==== DOCUMENT TEXT ====

Convert your mobile browsers into buyers with these recommendations
Consumers, on average use five to six touchpoints before making a purchase – and for those multi-device shoppers their commerce journey starts and ends on smartphones. And not all journeys end with a conversion.
Based on data from comScore there are five reasons mobile shoppers don’t convert:
- 2% — security concerns
- 6% — unclear product details
- 6% — inability to open multiple browser tabs to compare
- 3% — difficulty navigating
- 6% — difficulty inputting information
How do retailers solve for these five challenges?
Filling out transaction forms with addresses and credit card numbers often leave shoppers weary – over 60% of consumers won’t complete a purchase if the site is missing a trust logo. Therefore, in addition to the SSL certificate, retailers’ transaction forms should include well-known and trusted security logos clearly visible and close to transaction forms.
Retailers’ product pages should be more focused on the details that matter to the target buyer versus keyword priorities. Retailers need to provide as much detail as possible and have it read simple enough for anyone to fully understand. Product description pages need to include: product measurements, available colors, model or item numbers, photos and videos. The feature image of the product also serves as the first impression to the shopper, so making the investment in high-quality imagery is important. There should also be more than just one photo, including a gallery of images, as well as any potential 360-degree shots gives shoppers a full glimpse at what the product really looks like. Shotfarm reported that detailed descriptions rank higher in influencing a customer’s decision to purchase over reviews and price.
Since reviews are also valuable to converting shoppers, having them accessible on the product page can assist with conversion. Two Leaves does a great job of this, by having the product description, ingredients, how to brew and reviews all within the product page and right next to the “add to cart” button.
Product pages also offer the retailer an opportunity for up- and cross-selling as Amazon does so well with their “frequently bought together” feature.

==== DATASET CONTENT ====

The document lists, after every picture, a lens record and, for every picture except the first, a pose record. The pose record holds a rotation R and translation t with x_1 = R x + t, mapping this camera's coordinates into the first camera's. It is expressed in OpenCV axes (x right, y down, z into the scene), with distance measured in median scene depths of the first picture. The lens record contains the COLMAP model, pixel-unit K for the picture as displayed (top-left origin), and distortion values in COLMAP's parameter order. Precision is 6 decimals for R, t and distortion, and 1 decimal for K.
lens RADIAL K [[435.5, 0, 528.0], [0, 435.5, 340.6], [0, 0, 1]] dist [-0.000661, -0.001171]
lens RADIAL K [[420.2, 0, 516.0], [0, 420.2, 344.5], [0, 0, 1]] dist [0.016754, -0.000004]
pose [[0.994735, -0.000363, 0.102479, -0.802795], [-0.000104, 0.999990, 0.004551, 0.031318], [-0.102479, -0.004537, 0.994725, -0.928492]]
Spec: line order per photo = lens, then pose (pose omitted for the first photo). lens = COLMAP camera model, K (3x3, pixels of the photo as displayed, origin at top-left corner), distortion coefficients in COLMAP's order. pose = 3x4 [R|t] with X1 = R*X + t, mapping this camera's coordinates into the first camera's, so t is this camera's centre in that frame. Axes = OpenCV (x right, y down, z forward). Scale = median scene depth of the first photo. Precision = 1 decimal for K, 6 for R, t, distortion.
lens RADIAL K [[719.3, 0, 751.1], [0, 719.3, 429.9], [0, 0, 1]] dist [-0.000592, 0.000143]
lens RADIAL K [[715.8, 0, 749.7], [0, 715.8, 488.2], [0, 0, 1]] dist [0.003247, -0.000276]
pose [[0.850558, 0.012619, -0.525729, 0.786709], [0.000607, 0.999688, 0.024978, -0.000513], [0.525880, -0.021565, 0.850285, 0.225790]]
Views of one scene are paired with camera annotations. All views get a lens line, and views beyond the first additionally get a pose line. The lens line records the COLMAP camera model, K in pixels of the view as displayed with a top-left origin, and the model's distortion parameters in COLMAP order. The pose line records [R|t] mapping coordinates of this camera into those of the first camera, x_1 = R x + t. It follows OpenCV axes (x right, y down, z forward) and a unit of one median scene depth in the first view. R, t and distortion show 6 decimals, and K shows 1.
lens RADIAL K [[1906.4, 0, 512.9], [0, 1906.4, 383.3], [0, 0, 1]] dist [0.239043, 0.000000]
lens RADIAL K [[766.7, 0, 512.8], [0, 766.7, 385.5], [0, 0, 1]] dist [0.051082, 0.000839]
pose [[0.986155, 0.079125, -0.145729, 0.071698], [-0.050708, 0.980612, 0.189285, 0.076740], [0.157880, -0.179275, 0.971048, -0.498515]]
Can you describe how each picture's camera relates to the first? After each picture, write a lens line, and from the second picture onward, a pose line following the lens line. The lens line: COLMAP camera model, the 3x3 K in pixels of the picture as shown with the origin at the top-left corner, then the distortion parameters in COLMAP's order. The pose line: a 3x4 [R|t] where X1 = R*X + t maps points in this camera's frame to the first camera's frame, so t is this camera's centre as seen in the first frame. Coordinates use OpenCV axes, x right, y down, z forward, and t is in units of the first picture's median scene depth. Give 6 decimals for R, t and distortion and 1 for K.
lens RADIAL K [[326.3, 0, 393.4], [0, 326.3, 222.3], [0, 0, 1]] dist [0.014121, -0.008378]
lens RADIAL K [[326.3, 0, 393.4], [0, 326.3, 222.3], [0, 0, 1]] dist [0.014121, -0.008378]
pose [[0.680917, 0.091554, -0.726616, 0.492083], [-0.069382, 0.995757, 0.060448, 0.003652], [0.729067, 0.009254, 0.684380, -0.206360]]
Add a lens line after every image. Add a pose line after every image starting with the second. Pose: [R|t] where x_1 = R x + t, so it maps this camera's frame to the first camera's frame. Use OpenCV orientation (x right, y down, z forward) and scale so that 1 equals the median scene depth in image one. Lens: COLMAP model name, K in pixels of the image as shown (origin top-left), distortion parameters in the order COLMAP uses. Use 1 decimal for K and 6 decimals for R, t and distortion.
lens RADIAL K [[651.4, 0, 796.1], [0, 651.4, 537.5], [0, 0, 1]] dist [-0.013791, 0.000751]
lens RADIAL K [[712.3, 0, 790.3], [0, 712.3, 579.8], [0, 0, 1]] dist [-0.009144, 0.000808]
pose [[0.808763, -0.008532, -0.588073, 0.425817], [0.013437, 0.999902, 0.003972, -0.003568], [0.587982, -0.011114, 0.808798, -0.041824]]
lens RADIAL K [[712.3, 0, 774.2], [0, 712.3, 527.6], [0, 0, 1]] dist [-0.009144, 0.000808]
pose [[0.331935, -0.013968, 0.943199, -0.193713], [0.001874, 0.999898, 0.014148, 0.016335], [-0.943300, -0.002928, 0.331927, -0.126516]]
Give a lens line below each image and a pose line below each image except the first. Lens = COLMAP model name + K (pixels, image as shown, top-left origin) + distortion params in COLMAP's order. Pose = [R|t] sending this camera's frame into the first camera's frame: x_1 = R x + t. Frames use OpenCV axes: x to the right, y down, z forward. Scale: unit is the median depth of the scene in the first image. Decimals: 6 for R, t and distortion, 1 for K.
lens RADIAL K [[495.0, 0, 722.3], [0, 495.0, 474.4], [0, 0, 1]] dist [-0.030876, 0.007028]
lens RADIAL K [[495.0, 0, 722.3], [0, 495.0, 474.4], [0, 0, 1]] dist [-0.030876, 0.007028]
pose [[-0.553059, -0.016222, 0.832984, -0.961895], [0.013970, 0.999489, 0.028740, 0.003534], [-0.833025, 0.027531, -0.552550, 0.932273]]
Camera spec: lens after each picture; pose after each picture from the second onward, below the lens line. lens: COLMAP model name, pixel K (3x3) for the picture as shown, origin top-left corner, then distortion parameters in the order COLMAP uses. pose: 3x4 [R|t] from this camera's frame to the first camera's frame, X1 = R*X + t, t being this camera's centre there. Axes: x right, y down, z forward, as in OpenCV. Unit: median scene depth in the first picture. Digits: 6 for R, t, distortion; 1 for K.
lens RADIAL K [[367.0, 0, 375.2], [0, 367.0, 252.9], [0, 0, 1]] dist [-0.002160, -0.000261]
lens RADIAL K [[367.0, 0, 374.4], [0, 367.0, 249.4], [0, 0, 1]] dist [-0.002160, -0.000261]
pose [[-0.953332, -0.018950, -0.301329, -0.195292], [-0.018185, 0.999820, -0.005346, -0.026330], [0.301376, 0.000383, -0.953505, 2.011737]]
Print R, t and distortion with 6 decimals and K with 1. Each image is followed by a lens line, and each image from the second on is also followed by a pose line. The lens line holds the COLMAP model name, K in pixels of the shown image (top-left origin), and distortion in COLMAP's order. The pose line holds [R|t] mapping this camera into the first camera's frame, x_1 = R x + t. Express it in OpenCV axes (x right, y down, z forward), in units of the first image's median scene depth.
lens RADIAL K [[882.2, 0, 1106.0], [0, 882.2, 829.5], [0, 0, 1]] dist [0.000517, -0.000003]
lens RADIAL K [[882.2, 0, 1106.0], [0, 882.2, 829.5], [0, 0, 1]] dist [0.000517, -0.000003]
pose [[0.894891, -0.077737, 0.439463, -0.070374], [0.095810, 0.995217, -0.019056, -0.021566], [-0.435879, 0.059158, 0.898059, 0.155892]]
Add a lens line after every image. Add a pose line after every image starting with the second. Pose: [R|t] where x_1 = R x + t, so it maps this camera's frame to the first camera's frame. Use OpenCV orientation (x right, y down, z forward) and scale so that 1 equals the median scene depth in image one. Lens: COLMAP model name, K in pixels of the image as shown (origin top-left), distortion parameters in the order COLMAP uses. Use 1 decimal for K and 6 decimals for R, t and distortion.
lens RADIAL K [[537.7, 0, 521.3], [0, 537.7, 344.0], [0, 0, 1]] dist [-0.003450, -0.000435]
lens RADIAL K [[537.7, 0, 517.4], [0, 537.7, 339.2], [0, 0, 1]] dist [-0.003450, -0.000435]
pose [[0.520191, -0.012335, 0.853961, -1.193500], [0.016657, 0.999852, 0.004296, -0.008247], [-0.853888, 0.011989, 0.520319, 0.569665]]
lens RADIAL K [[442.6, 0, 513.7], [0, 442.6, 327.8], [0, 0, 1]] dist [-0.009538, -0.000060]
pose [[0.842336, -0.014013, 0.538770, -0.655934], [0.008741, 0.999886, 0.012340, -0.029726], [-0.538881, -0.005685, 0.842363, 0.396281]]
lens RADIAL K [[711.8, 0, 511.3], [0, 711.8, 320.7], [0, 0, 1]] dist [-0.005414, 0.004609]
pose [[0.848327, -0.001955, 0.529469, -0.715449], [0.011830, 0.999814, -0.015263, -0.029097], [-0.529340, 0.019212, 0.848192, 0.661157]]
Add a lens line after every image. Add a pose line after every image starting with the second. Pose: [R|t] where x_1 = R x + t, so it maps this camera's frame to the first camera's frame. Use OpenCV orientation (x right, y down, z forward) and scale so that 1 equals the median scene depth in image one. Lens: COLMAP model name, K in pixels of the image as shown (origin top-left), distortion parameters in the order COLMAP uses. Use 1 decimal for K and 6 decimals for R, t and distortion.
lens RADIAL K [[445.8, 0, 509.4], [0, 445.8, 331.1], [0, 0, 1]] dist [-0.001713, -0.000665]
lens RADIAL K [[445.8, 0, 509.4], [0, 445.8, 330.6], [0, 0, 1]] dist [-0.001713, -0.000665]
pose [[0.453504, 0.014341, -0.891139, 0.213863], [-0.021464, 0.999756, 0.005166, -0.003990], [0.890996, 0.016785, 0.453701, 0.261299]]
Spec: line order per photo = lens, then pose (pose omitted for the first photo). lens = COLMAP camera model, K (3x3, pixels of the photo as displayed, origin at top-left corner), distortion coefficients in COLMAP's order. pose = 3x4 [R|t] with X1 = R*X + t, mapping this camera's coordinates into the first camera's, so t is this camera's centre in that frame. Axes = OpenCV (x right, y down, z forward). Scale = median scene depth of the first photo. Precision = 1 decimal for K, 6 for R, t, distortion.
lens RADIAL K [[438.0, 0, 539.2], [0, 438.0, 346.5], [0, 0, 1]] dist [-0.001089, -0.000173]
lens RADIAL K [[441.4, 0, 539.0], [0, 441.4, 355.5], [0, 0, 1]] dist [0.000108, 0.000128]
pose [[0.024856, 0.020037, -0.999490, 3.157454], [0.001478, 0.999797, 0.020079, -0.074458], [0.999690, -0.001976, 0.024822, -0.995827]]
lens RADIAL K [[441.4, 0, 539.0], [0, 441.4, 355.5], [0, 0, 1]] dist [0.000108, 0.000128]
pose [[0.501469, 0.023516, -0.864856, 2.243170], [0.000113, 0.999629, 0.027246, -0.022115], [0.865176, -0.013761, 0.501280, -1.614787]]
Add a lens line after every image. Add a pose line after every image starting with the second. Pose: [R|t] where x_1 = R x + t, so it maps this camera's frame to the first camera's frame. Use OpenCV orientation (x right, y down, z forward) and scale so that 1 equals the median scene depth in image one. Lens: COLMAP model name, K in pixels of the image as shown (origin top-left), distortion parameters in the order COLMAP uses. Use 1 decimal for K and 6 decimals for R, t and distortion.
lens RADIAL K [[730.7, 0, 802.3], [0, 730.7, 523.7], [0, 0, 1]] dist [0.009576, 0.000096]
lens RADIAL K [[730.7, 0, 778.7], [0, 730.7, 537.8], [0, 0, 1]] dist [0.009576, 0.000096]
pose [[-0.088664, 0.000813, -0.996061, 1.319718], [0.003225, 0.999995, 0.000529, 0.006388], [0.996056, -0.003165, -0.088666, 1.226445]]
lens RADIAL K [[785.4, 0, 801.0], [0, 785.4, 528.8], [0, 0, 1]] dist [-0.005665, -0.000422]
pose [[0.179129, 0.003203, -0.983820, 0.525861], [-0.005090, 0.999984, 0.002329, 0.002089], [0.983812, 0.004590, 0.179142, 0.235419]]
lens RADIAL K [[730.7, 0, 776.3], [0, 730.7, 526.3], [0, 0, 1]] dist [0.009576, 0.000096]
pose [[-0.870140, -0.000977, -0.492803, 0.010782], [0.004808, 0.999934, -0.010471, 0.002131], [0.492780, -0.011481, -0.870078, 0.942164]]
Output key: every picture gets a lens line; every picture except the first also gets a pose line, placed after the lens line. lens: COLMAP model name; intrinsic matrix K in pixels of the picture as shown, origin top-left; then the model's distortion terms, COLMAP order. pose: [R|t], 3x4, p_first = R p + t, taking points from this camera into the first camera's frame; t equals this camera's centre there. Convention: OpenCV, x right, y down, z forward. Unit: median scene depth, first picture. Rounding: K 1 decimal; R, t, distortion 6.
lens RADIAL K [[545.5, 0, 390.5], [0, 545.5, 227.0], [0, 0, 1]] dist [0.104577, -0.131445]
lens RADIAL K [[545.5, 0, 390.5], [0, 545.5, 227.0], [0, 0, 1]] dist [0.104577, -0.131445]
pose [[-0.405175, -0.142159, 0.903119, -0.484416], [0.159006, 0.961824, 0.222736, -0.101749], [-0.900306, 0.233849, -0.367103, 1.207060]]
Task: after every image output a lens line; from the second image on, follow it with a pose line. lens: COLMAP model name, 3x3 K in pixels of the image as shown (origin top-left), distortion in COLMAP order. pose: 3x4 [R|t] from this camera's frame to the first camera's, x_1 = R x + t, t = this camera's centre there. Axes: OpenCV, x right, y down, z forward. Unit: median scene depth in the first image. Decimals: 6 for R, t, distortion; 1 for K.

====

ASSIGNED TASK A:
List the reasons mobile shoppers don't convert, as the article on turning mobile browsers into buyers gives them.
ASSIGNED TASK B:
Write out the passage of the article on turning mobile browsers into buyers word for word, from "Based on data" to "to transaction forms.".
ASSIGNED TASK C:
Take the article on turning mobile browsers into buyers further, picking up after its final sentence.

ANSWER A:
- Security concerns
- Unclear product details
- Inability to open multiple browser tabs to compare
- Difficulty navigating
- Difficulty inputting information

ANSWER B:
Based on data from comScore there are five reasons mobile shoppers don’t convert:
- 2% — security concerns
- 6% — unclear product details
- 6% — inability to open multiple browser tabs to compare
- 3% — difficulty navigating
- 6% — difficulty inputting information
How do retailers solve for these five challenges?
Filling out transaction forms with addresses and credit card numbers often leave shoppers weary – over 60% of consumers won’t complete a purchase if the site is missing a trust logo. Therefore, in addition to the SSL certificate, retailers’ transaction forms should include well-known and trusted security logos clearly visible and close to transaction forms.

ANSWER C:
A step in the consumer journey that is often overlooked is the consumer’s desire to compare products; and it’s typically lumped in with search or navigation as an afterthought when mapping this out. However, comparison itself is crucial. According to the Nielson Norman group, “the first step to enabling comparison is providing consistent information for all comparable products or services. However, when that information is distributed across detail pages, the interaction cost and the cognitive load both increase: users are forced to remember information, take notes, flip between tabs, or open multiple browser windows.” And because of this, the comparison table should be leveraged as it “allows for quick and easy comparison between each offering’s features and characteristics.”
Keurig offers a straightforward comparison table and it is also visible right from the mobile navigation with product details and FAQs. Keurig also ensures the “live chat” feature is available front and center during this phase of the journey – providing added assurance that all mobile site visitors’ questions can be answered in a timely manner.
Good mobile navigation is imperative in the customer journey – and it is not to mirror desktop. The more scrolling a mobile user has to do the more likely they are to bounce.
Common practice is to collapse the mobile menu within three horizontal bars aka the “hamburger” icon. Mobile navigation must be quick and intuitive, while informing visitors and providing shortcuts to the areas of the mobile site that matter most to them. L.L. Bean provides clear navigation within their mobile header by offering the hamburger, hyperlinked logo to bring users back to the home page, shopping bag and direct upfront search bar.
The hamburger icon opens up to reveal the organized navigation options. “Call us” and customer service are also clearly displayed and accessible for users. Retailers must prioritize navigation options while keeping it short and sweet and designed for touch.
Navigation shouldn’t mirror desktop, neither should the mobile checkout process with forms and fields. Mobile involves planning for the “thumb zone” and ensuring all the necessary functions needed via touch are within proximity of where a user’s thumb would be on the device.
The checkout and form completion phase of the customer’s journey is also not the time to try to up- or cross-sell. This phase needs to be as frictionless as possible or retailers run the risk of mobile cart abandonment.Checkout also needs to be a simple one-page form, no images and descriptive text. Staples is a great example of this and because of the simplicity of the page, mobile loading time won’t be an issue.